Convert the part of the data running from its start through the line containing "4: (449, 107)" into a numbered list, with blank lines left out. Keep the pictures out of your answer.

=== Records provided ===

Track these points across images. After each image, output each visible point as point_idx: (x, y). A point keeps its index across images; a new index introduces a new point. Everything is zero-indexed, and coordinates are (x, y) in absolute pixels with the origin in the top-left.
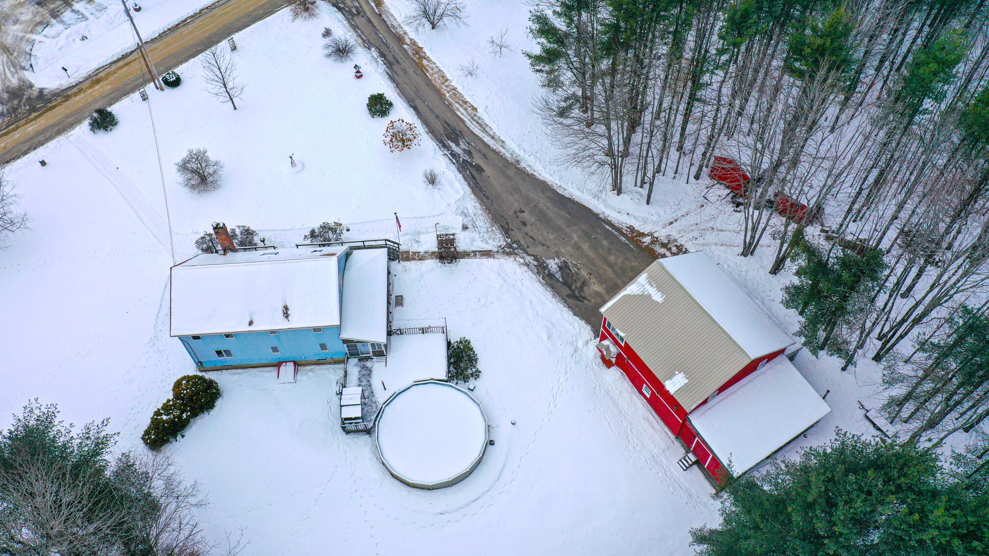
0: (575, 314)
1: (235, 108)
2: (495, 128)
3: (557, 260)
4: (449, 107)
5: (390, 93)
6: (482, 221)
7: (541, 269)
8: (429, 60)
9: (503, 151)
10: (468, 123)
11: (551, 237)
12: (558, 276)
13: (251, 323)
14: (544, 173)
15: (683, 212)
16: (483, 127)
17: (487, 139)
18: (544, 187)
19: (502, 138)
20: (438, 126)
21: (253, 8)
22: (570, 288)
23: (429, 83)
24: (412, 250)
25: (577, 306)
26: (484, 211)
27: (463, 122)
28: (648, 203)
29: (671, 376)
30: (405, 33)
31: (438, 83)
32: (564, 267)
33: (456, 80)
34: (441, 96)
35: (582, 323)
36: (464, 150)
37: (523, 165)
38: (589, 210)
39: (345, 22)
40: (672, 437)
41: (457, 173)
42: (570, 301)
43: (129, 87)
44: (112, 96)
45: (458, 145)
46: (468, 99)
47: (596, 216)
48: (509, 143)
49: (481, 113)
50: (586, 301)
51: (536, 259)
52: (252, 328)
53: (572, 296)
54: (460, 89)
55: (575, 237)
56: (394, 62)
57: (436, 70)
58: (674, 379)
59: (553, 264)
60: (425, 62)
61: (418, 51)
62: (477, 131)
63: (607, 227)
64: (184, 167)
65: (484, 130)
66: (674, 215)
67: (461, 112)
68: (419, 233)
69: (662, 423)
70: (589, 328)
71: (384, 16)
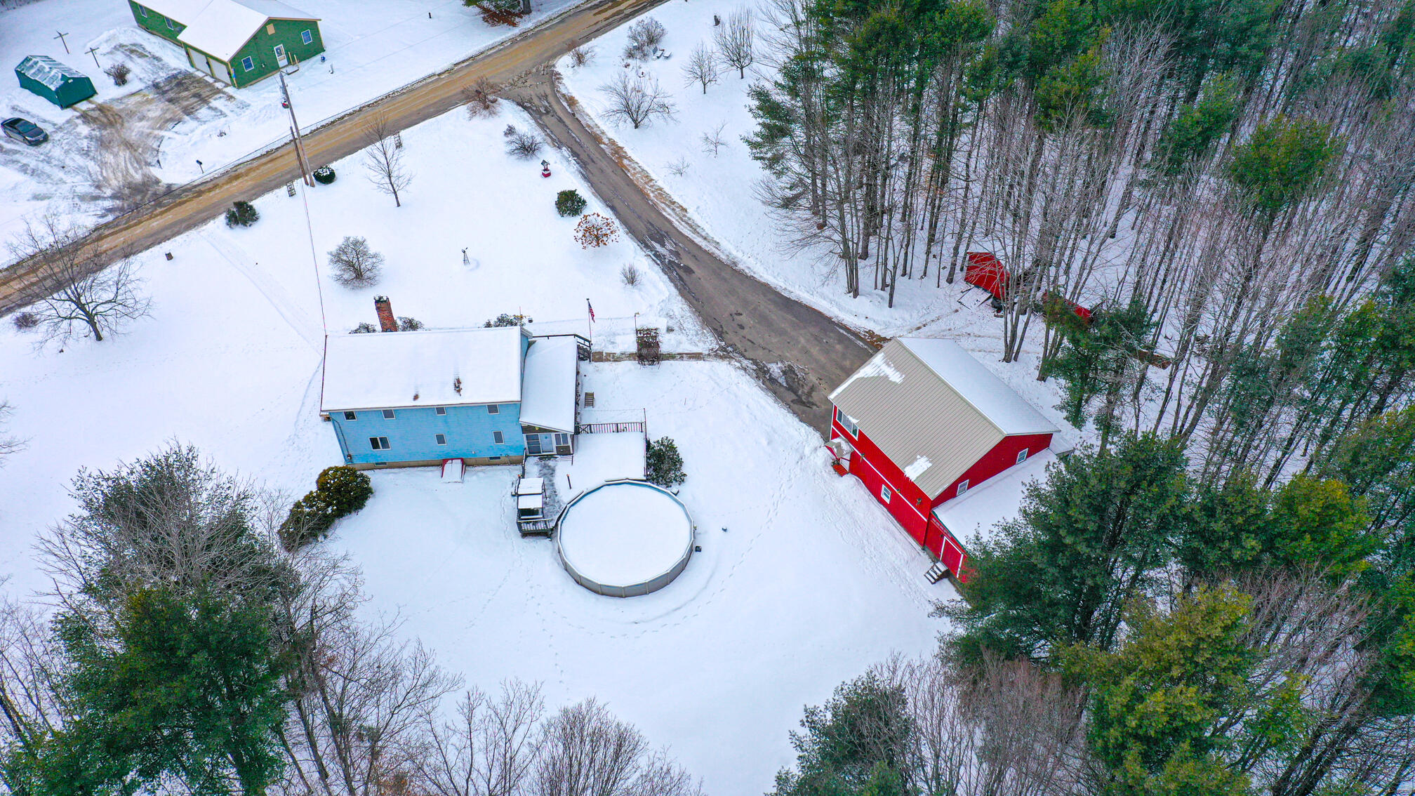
0: (801, 421)
1: (399, 205)
2: (707, 228)
3: (780, 365)
4: (654, 207)
5: (584, 191)
6: (691, 323)
7: (762, 374)
8: (630, 159)
9: (717, 252)
10: (676, 224)
11: (774, 340)
12: (782, 380)
13: (416, 397)
14: (764, 275)
15: (934, 316)
16: (694, 228)
17: (698, 240)
18: (766, 289)
19: (717, 239)
20: (641, 226)
21: (422, 106)
22: (795, 393)
23: (630, 183)
24: (606, 351)
25: (804, 412)
26: (694, 313)
27: (670, 222)
28: (890, 306)
29: (911, 461)
30: (603, 133)
31: (640, 182)
32: (790, 372)
33: (662, 179)
34: (644, 196)
35: (811, 429)
36: (670, 251)
37: (741, 266)
38: (820, 313)
39: (532, 122)
40: (918, 548)
41: (662, 274)
42: (796, 407)
43: (275, 182)
44: (253, 192)
45: (663, 245)
46: (676, 199)
47: (829, 320)
48: (725, 245)
49: (692, 213)
50: (814, 407)
51: (755, 363)
52: (417, 403)
53: (799, 401)
54: (667, 189)
55: (802, 340)
56: (589, 161)
57: (639, 169)
58: (916, 464)
59: (775, 369)
60: (625, 162)
61: (618, 151)
62: (687, 232)
63: (841, 331)
64: (337, 258)
65: (695, 231)
66: (922, 319)
67: (668, 213)
68: (614, 334)
69: (906, 534)
70: (818, 434)
71: (577, 116)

===

[Solution to this exercise]
1. Track these points across images. After each image, output each visible point as point_idx: (x, y). A point keeps its index across images; a new index introduces a new point. Everything is zero-indexed, and coordinates are (x, y) in absolute pixels with the origin in the top-left.
2. 0: (575, 314)
3. 1: (235, 108)
4. 2: (495, 128)
5. 3: (557, 260)
6. 4: (449, 107)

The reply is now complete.